Amazon RDS load balancing with Ecto & DBConnection pool

We have an application hosted on AWS Fargate that uses AWS RDS for a managed database service. We have configured the RDS to use four reader replicas (in addition to the one writer) and we have two Fargate tasks with 40 DB connections apiece that query the readers. Our expectation is that Ecto queries and DB connections would be fairly evenly spread out across the four readers.

However, what we have found is that RDS does not evenly spread out the connections across the readers, but concentrates them on only one or two of the reader replicas. Usually we will see 40 connections on two of the readers and no connections on the other two, and there are times when we will see all 80 of our DB connections on a single reader while all three of the other readers sit idle.

After some discussion with AWS support we’ve found out that the load balancing algorithm for RDS does not play nicely with the DBConnection pool. Specifically, we were told that if multiple connections occur at or around the same time, then all of those connections can be sent to the same reader endpoint. And, since DBConnection acquires all of its connections immediately upon startup, this means that all of those connections will be sent to the same reader endpoint when the Fargate task first starts up.

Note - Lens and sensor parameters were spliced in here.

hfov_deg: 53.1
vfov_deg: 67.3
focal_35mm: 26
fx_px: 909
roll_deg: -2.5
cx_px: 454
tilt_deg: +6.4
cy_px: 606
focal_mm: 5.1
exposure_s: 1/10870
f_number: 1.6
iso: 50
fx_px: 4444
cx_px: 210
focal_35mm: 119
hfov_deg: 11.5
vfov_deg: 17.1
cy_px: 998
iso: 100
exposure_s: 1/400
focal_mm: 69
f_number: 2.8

It seems that, in general, the RDS load balancing algorithm assumes that a new connection will be opened up for each query, rather than having persistent connections all opened up at the same time. Given that we have no control over the load balancing algorithm, I’m wondering if there’s anything we can do in our application code or in the configuration of the DBConnection pool to alleviate this problem?

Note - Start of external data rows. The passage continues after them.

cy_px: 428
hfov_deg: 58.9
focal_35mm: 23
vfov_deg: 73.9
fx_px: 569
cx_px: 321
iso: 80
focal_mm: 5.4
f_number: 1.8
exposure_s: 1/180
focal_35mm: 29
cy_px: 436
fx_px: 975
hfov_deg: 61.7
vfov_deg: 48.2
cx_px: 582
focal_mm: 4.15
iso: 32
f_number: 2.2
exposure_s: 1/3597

Is there any way, for instance, to configure DBConnection to introduce a small delay (maybe ~1s) between opening its connections at startup? Or, even better, a way to have DBConnection open its connections lazily, such that new connections are opened only when there is a request for a connection but all existing connections are currently checked out? Or would this require a custom connection pool implementation?

Any other ideas about how to get around this problem?

Thanks in advance for any help you can provide!


Another way to get around this problem would be if the DBConnection pool were to reconnect after a configurable idle period. Or even allow application code to explicitly close connections and have them reconnect automatically. I don’t believe either of these is currently possible with DBConnection, though, right?

Did you ever figure anything out with this issue? I’ve recently just come to the same conclusion and trying to figure out the best way to approach it.